== Segment start ==

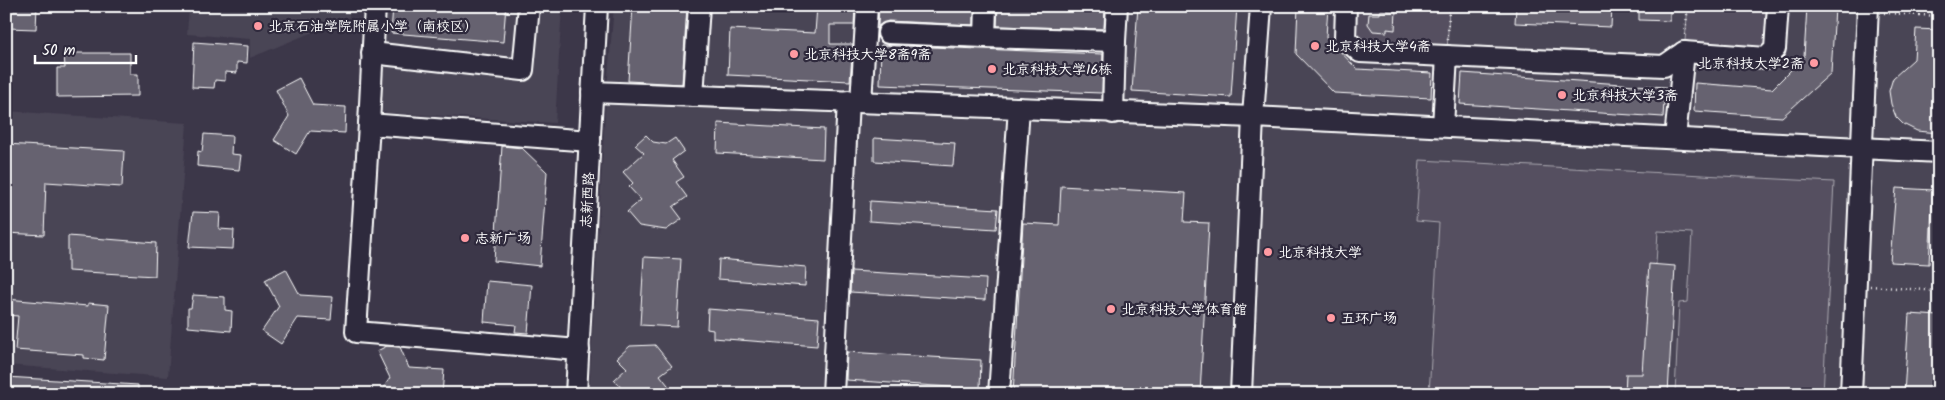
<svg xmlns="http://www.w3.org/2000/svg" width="1945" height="400" font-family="Kalam,'LXGW WenKai TC',sans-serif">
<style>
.built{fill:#494455}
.green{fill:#555060;stroke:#aaa8b0}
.building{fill:#666270;stroke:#fff}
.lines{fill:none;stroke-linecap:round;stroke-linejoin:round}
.minor-casing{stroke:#fff;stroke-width:24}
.path{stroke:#fff;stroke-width:2.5;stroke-dasharray:1 4;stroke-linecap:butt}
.minor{stroke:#2f2a3d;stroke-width:20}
.poi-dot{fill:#ff9aa2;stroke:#2f2a3d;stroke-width:2}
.labels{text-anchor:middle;stroke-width:4.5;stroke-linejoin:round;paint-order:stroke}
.poi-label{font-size:14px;fill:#fff;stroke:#2f2a3d;text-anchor:start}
.street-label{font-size:14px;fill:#fff;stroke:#2f2a3d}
</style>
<rect width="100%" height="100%" fill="#3c3749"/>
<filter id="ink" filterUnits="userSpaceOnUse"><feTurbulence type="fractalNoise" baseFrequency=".02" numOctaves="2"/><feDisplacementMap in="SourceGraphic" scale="10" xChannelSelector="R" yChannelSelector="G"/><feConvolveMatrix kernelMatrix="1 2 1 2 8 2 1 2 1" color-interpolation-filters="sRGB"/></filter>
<g filter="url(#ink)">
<g class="built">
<polygon points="189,6 349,6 349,17 250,58 250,39 187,34"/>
<polygon points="382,6 562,6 555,123 376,112"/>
<polygon points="614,6 1939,6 1939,394 589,394 605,111"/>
<polygon points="6,111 187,123 168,377 6,365"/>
</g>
<g class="green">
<polygon points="1347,6 1449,6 1447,56 1360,52"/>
<polygon points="1688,6 1779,6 1775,49 1684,52"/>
<polygon points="1420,160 1834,182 1823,394 1675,394 1679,303 1688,302 1692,233 1658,231 1648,394 1429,394 1439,223 1416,221"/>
</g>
<g class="building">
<polygon points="6,6 37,6 36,29 6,28"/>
<polygon points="393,6 506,6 503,42 391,33"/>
<polygon points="633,6 687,6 682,84 628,81"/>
<polygon points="817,6 855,6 854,25 830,25 830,44 853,44 850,81 728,75 730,29 815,33"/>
<polygon points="879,6 974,6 974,25 888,21 878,26"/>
<polygon points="998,6 1105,6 1104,29 997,26"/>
<polygon points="1138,6 1237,6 1231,97 1132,91"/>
<polygon points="1298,6 1328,6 1326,37 1357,69 1432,73 1431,98 1334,93 1296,54"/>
<polygon points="1516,6 1612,6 1611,27 1515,23"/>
<polygon points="1639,6 1670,6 1670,21 1639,20"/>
<polygon points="1807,6 1835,8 1831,73 1782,117 1694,111 1695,83 1772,89 1804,57"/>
<polygon points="1380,10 1396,11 1395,30 1387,29 1387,32 1373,31 1368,24 1369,14 1380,14"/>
<polygon points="1916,29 1939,30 1939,133 1917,131 1903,124 1896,117 1891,104 1889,91 1893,78 1914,59"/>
<polygon points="194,42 248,46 247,63 237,62 237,73 225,72 225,81 215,80 214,88 192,87"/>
<polygon points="881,45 1103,54 1102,93 880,85"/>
<polygon points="64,53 130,53 130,74 138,74 138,96 57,97 57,68 65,68"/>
<polygon points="1462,73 1665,87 1663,117 1460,104"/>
<polygon points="299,78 313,105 346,107 345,133 310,131 296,154 274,140 289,116 276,90"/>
<polygon points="718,123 824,129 823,159 717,153"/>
<polygon points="204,134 232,136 231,154 241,155 239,170 197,166 198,151 202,152"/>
<polygon points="646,135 653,142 666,144 675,138 684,151 672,160 684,177 676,182 687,197 673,207 682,219 666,230 639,226 627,212 641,200 629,187 633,183 623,172 644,153 635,145"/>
<polygon points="874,138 955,143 953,166 874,161"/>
<polygon points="6,144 124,151 122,187 46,182 44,235 6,233"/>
<polygon points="502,146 522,148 547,172 540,266 494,261"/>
<polygon points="1061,186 1186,193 1184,222 1209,223 1200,394 1013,394 1023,223 1059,225"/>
<polygon points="1896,188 1933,190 1929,264 1890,262"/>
<polygon points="870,201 998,209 996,229 869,221"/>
<polygon points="193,212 220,213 219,229 234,230 233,249 189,247"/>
<polygon points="68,236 156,243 155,276 68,271"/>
<polygon points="644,257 681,259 677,327 640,325"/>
<polygon points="719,259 806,267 805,286 718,279"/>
<polygon points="1649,264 1675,266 1668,394 1625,394 1626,374 1642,374"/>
<polygon points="286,269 300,295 333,297 331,320 298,318 281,344 262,331 279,306 265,280"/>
<polygon points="851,271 986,279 985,300 850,292"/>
<polygon points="487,281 532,285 528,333 515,332 516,325 484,322"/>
<polygon points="193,295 225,297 225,310 232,311 231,331 188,327 188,308 191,308"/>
<polygon points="6,299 88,306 88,303 109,305 104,360 84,358 84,355 15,350 18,316 6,315"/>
<polygon points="708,309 819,318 817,346 713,338 713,330 707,329"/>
<polygon points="1909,314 1939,316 1939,394 1904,394"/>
<polygon points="655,345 672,366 660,375 675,394 627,394 614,380 627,368 617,358 630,346"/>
<polygon points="387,346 400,347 409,368 444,370 442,394 379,394 390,378 377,351"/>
<polygon points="847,352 981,360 980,389 846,380"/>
<polygon points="6,377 138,385 138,394 6,394"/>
</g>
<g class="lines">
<defs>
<g id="minor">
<polyline points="1346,6 1345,39 1360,52 1664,66 1684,52 1766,58 1775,49 1778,6"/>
<polyline points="888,33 985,37 986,6"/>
<polyline points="985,37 1115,41 1117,6"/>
<polyline points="372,53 523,70 529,6"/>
<polyline points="592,92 1253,117 1939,152"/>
<polyline points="693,96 699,6"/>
<polyline points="861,102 867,6"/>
<polyline points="1113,113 1115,41"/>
<polyline points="369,124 375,6"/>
<polyline points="1443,126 1447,56"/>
<polyline points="1675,138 1684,52"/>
<polyline points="579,350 356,332 369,124 590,141"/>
<polyline points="576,394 597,6"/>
<polyline points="833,394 848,101"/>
<polyline points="999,394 1019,108"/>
<polyline points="1241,394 1253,117 1261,6"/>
<polyline points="1851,394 1868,6"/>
</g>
</defs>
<use href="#minor" class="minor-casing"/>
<g class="path">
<polyline points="1884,13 1939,16"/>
<polyline points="1685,35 1688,6"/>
<polyline points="1448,40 1449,6"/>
<polyline points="1870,286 1939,291"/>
<polyline points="1936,291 1939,255"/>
</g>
<use href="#minor" class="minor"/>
</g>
</g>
<g class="poi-dot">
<circle cx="258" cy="26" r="5"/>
<circle cx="1315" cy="46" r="5"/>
<circle cx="794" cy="54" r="5"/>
<circle cx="1814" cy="63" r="5"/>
<circle cx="992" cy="69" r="5"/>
<circle cx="1562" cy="95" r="5"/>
<circle cx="465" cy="238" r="5"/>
<circle cx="1268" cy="252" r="5"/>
<circle cx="1111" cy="309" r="5"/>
<circle cx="1331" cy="318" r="5"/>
</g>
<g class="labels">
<g class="poi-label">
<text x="268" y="31">北京石油学院附属小学（南校区）</text>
<text x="1325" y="51">北京科技大学4斋</text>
<text x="804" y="59">北京科技大学8斋9斋</text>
<text x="1804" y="68" text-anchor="end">北京科技大学2斋</text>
<text x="1002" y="74">北京科技大学16栋</text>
<text x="1572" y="100">北京科技大学3斋</text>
<text x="475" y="243">志新广场</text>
<text x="1278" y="257">北京科技大学</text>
<text x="1121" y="314">北京科技大学体育館</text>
<text x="1341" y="323">五环广场</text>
</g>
<g class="street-label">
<text transform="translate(587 200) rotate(-87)" y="5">志新西路</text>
</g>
</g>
<rect width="1945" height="400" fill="none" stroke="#2f2a3d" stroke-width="25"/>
<rect x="12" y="12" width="1920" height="375" fill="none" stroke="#fff" stroke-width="2" filter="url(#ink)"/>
<path d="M35 55v8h101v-8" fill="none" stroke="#ffffff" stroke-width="2.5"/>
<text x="42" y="55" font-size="15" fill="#ffffff" stroke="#2f2a3d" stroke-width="4" paint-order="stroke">50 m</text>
</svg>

== Segment end ==

THE PROBLEM: The total is all that is wanted here: please count the lines of the material that contain the word "labels".

RESULT FOR THIS TASK: 2